## EXERCISE TEXT:
+++

As for the hard drive, Newegg shipped out a new one yesterday, so it should be here on friday.  So anyone that is interested in a *Brand New 300GB 16MB hard drive*, ask me soon 

kyllc, what did you offer again?


----------



## kof2000 (Mar 16, 2006)

start selling those .99 cents photos and you'll come flooding with feedbacks again XD.


----------



## Geoff (Mar 16, 2006)

kof2000 said:
			
		

> start selling those .99 cents photos and you'll come flooding with feedbacks again XD.


i was thinking about it... but i really dont want to get suspended again 

So im just buying a few from people, and im trying to get my feedback to at least +10.


----------



## kof2000 (Mar 18, 2006)

i got ur stuff today.


----------



## Geoff (Mar 18, 2006)

kof2000 said:
			
		

> i got ur stuff today.


thats good, hopefully everything works.


----------



## kof2000 (Mar 18, 2006)

well it works but nows theres this wiring job again XD.


----------



## Geoff (Mar 18, 2006)

kof2000 said:
			
		

> well it works but nows theres this wiring job again XD.


thats good news, lol


----------



## kof2000 (Mar 18, 2006)

i think the case forced to use that psu upside down.


----------

+++

## COLLECTED MATERIAL:
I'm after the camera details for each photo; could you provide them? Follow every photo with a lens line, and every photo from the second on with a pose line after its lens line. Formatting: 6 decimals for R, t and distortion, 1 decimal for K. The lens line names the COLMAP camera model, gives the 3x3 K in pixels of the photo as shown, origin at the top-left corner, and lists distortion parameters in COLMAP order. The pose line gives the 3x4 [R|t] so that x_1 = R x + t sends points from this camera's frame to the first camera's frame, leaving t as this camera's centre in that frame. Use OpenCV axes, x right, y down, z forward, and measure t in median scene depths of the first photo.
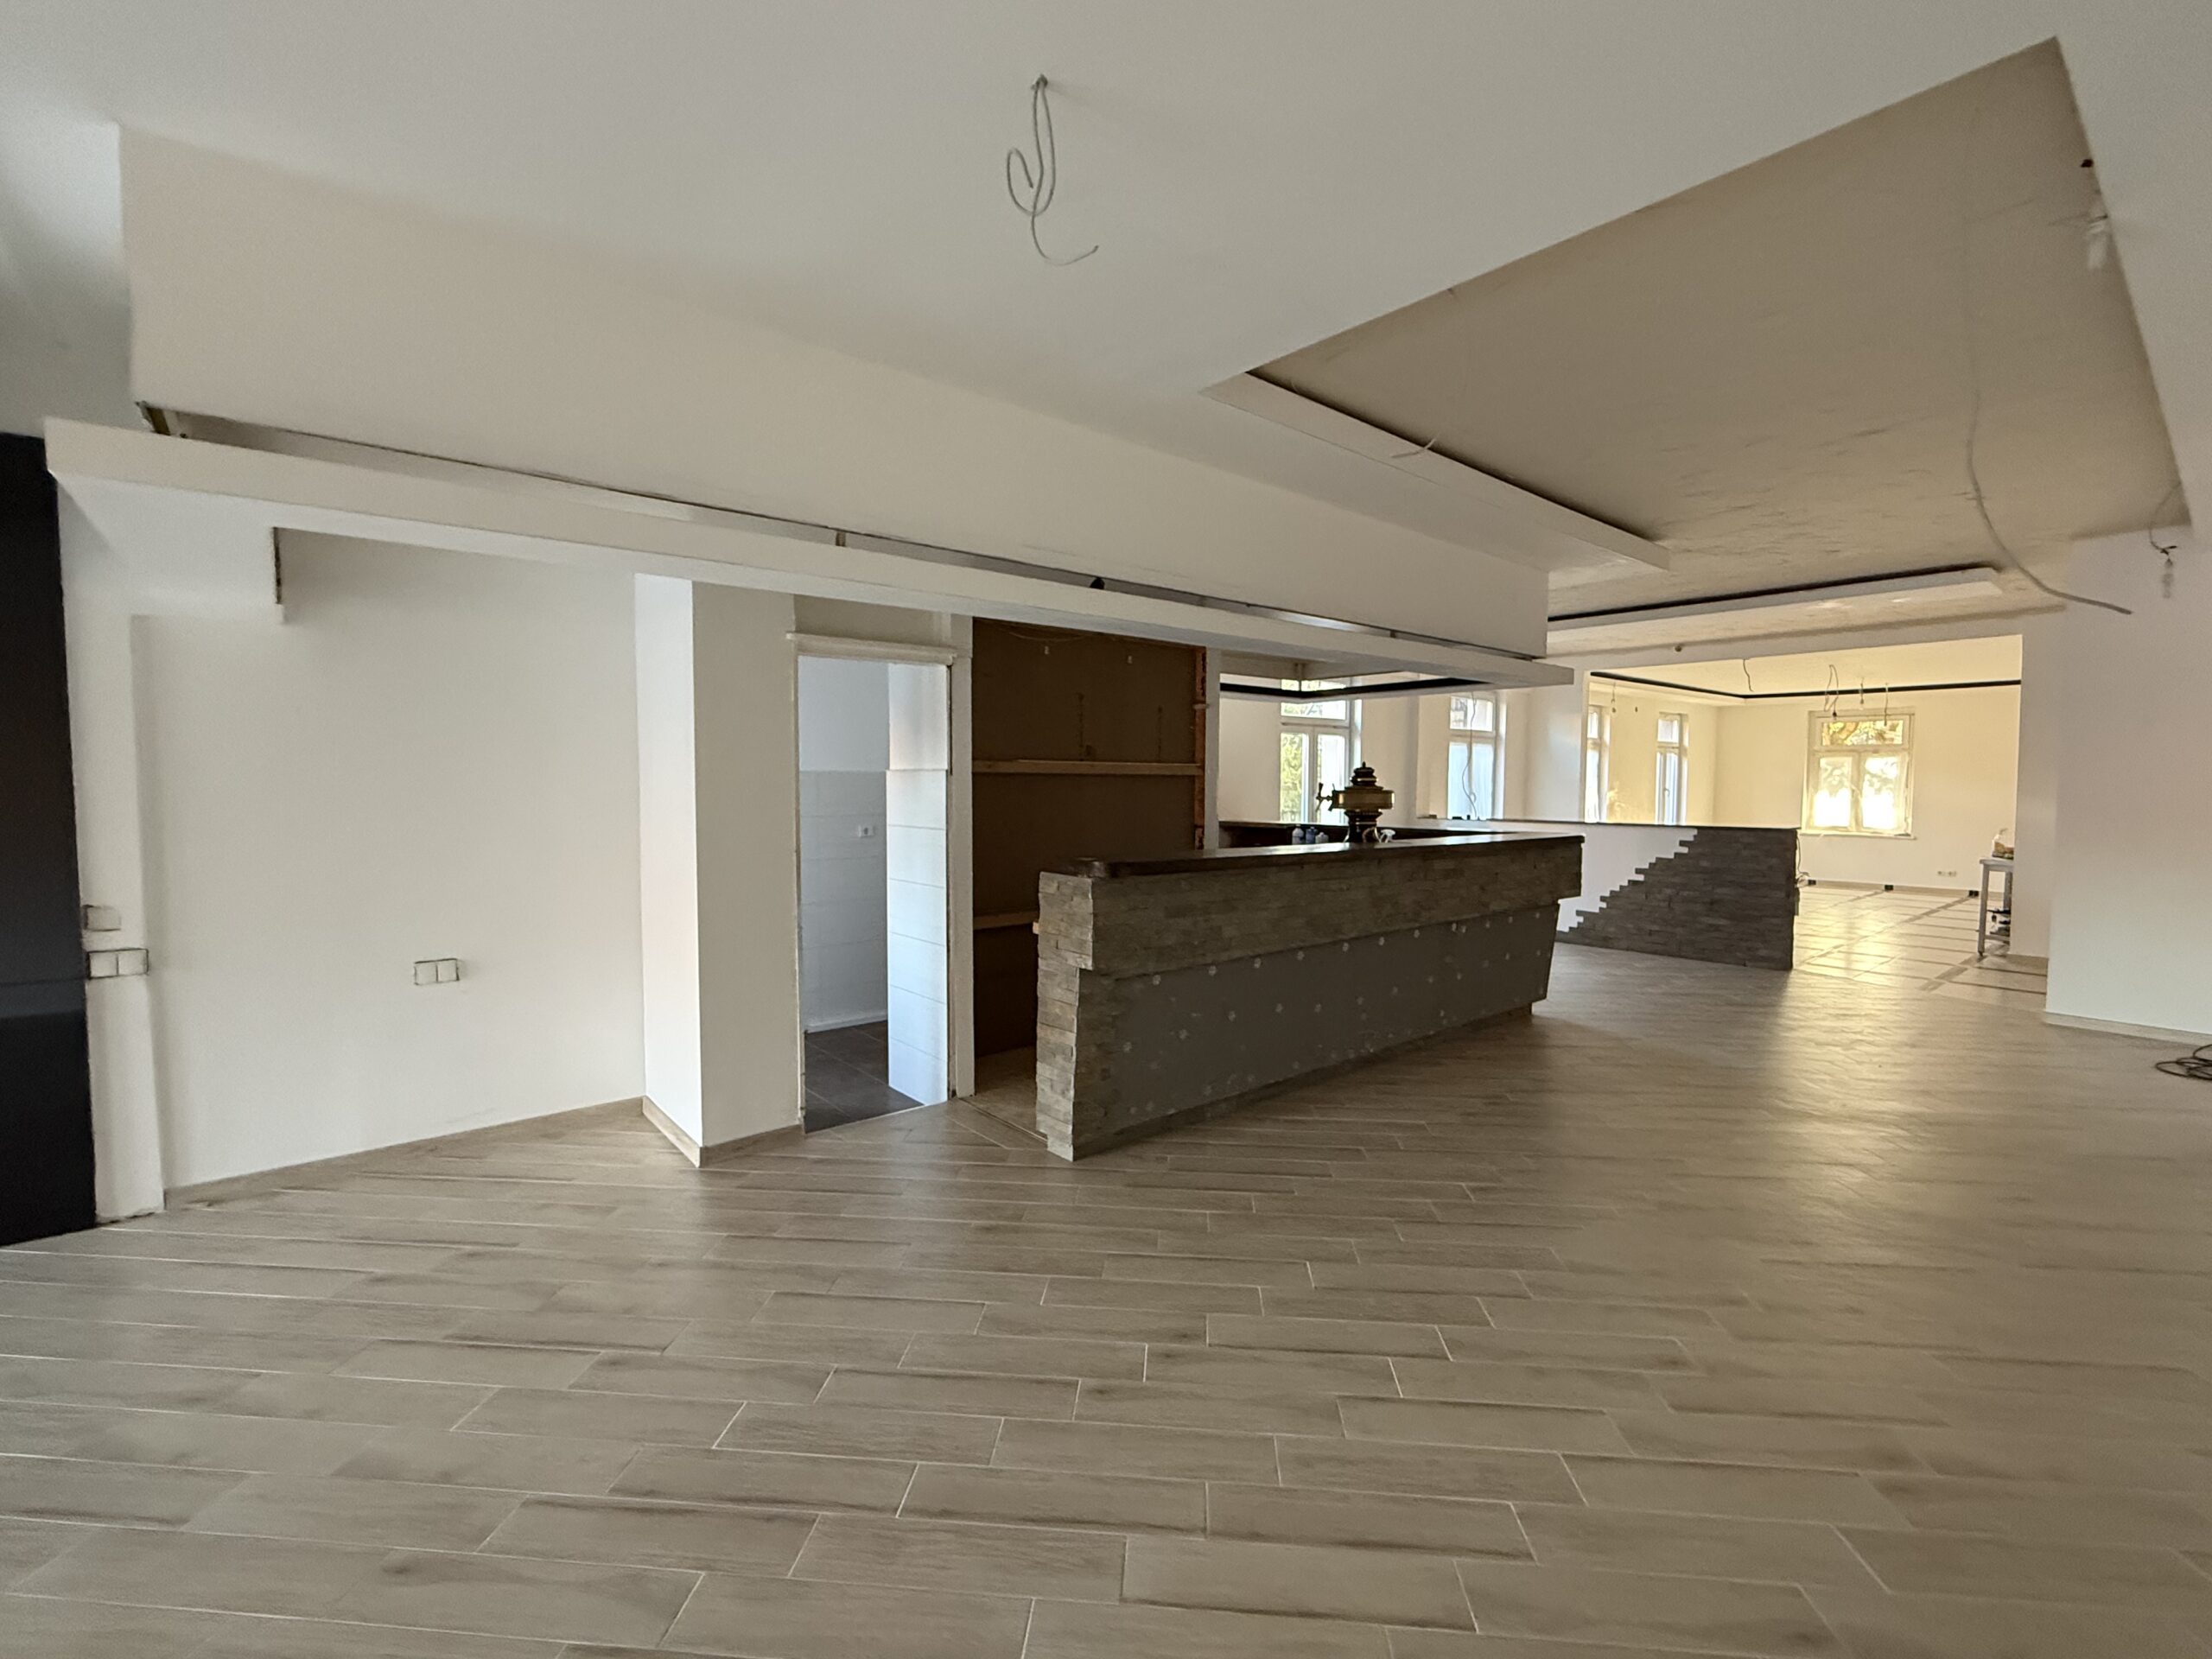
lens RADIAL K [[1011.8, 0, 1106.0], [0, 1011.8, 829.5], [0, 0, 1]] dist [0.000017, -0.000020]
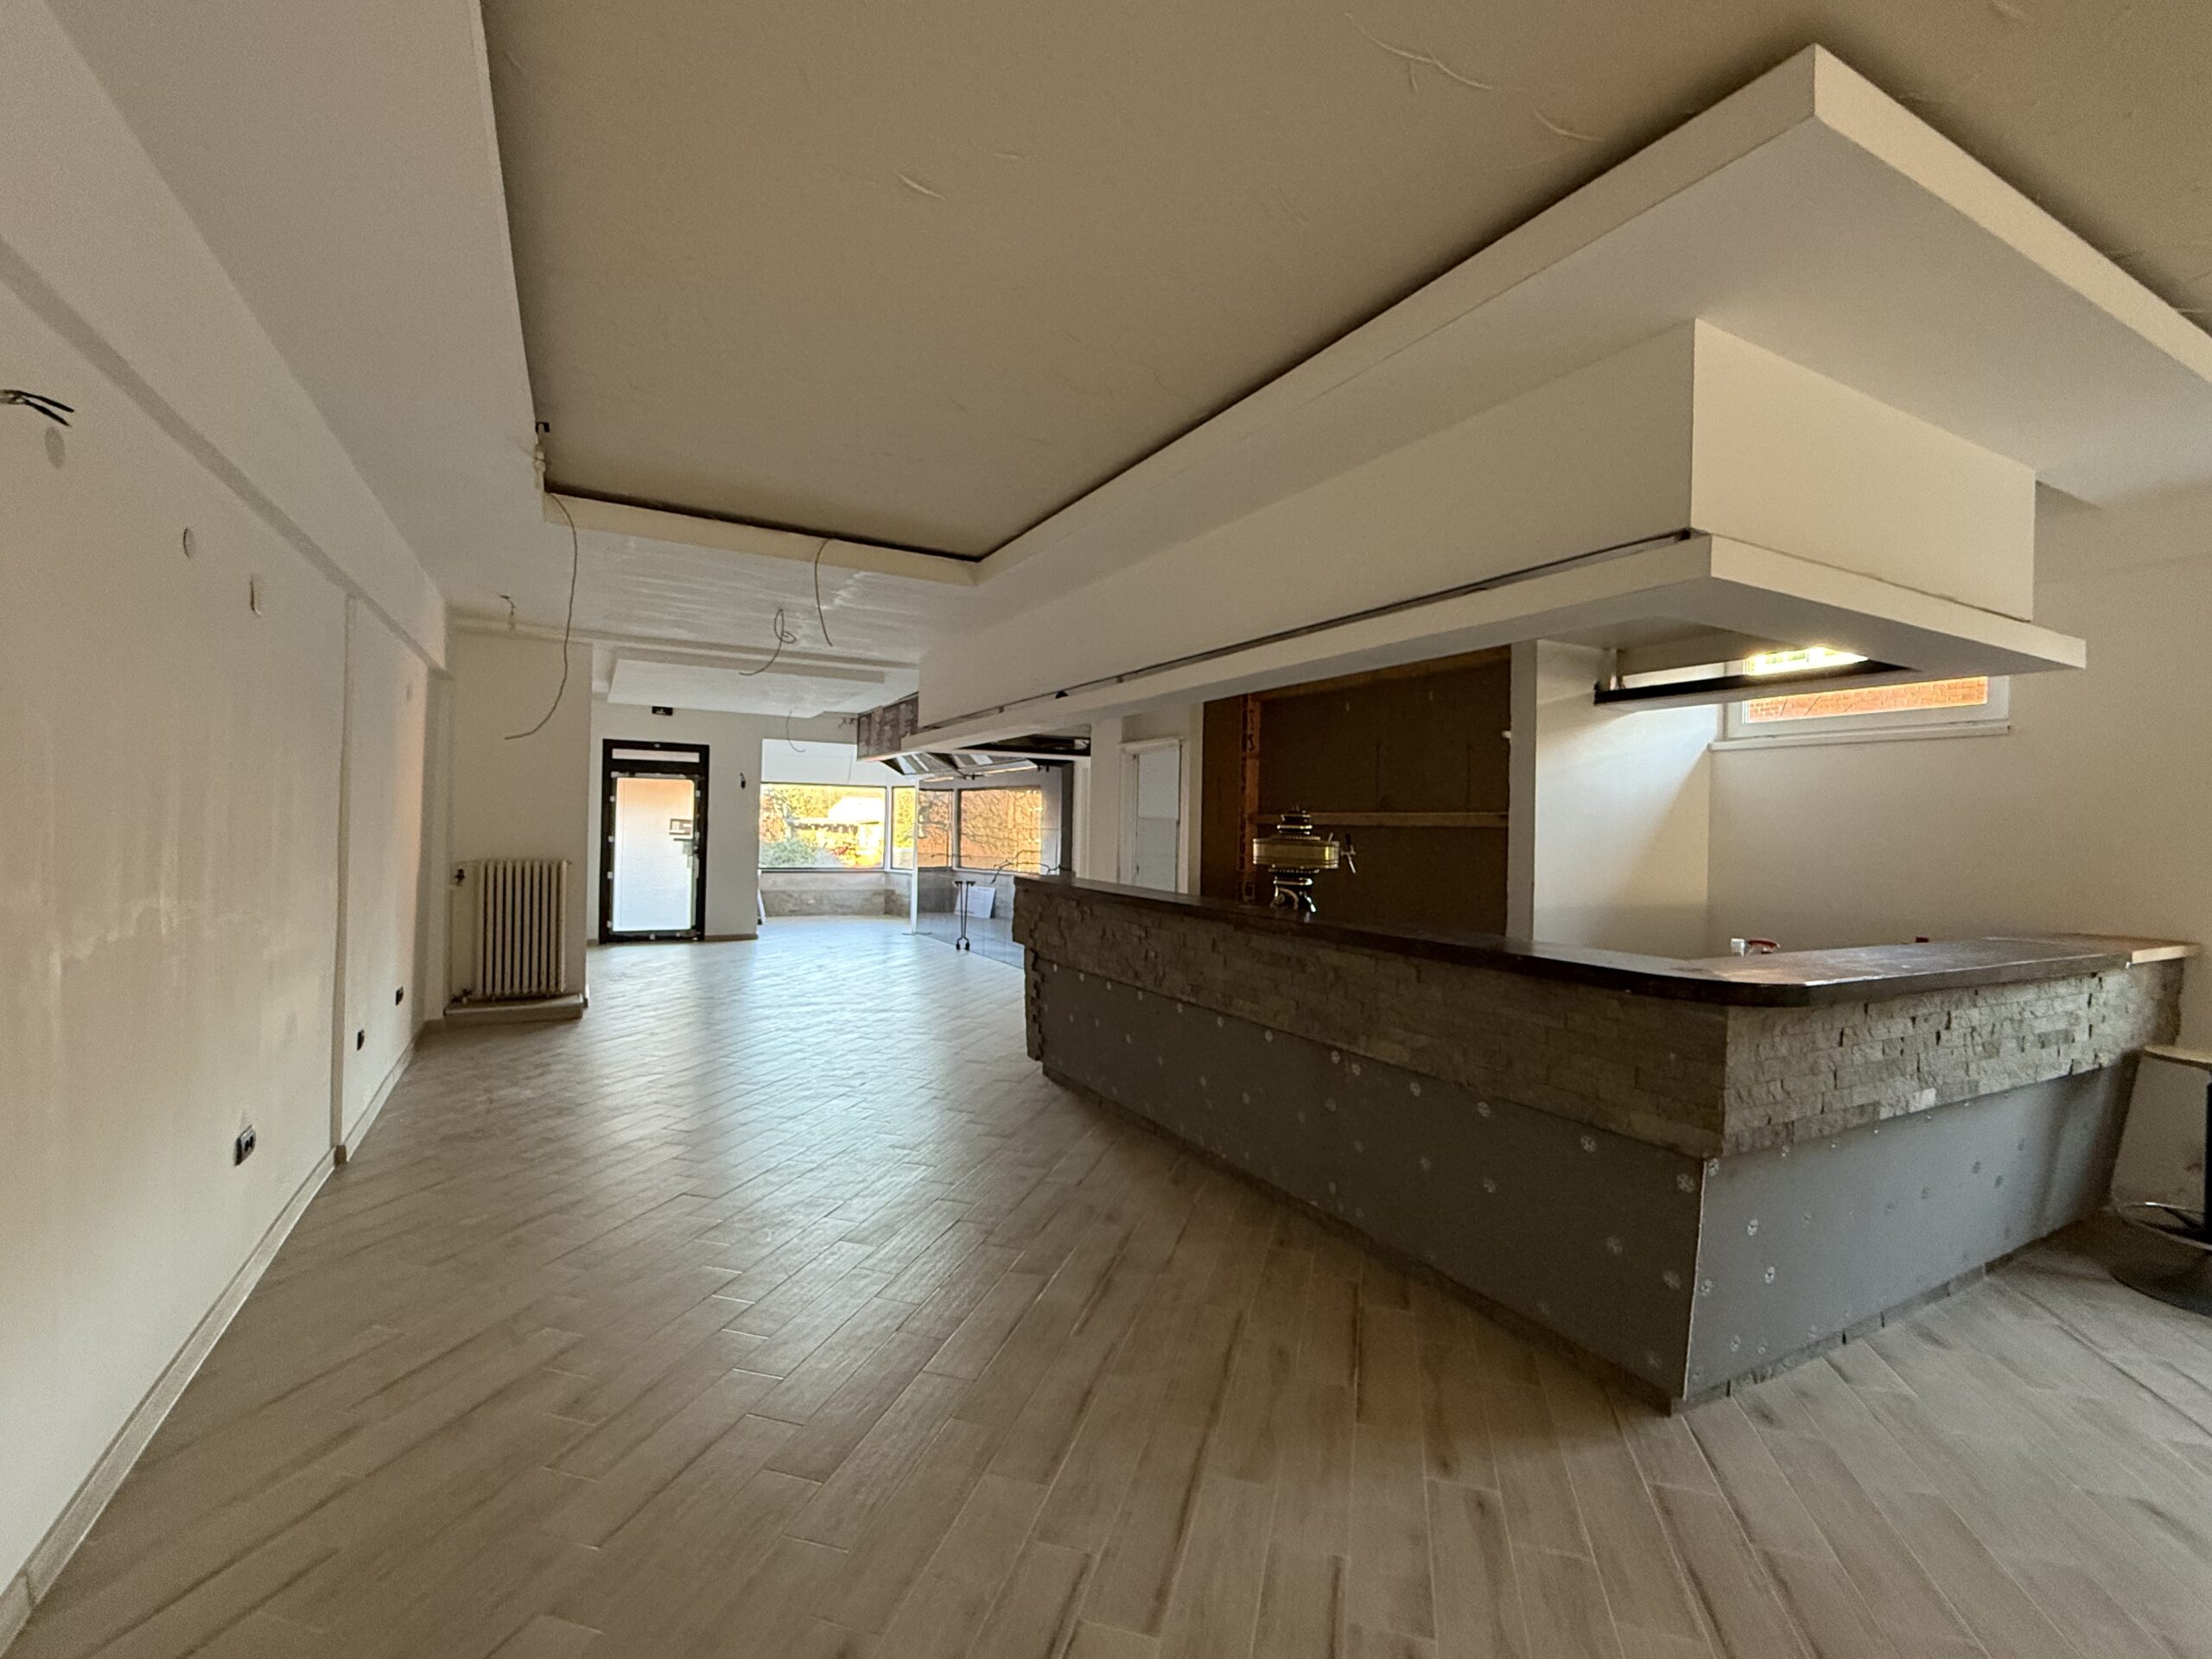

+++

## WORK ITEM A:
In the forum thread, rewrite the passage from "As for the hard" up to and including "you offer again?", replacing "hard drive" with "disk drive".
## WORK ITEM B:
Answer these questions about the forum thread:
(i) Which company shipped out a new hard drive?
(ii) What feedback score is Geoff trying to reach at minimum?
(iii) According to kof2000, how did the case force the PSU to be used?

## WRITTEN RESPONSE A:
As for the disk drive, Newegg shipped out a new one yesterday, so it should be here on friday.  So anyone that is interested in a *Brand New 300GB 16MB disk drive*, ask me soon 

kyllc, what did you offer again?

## WRITTEN RESPONSE B:
(i) Newegg
(ii) +10
(iii) Upside down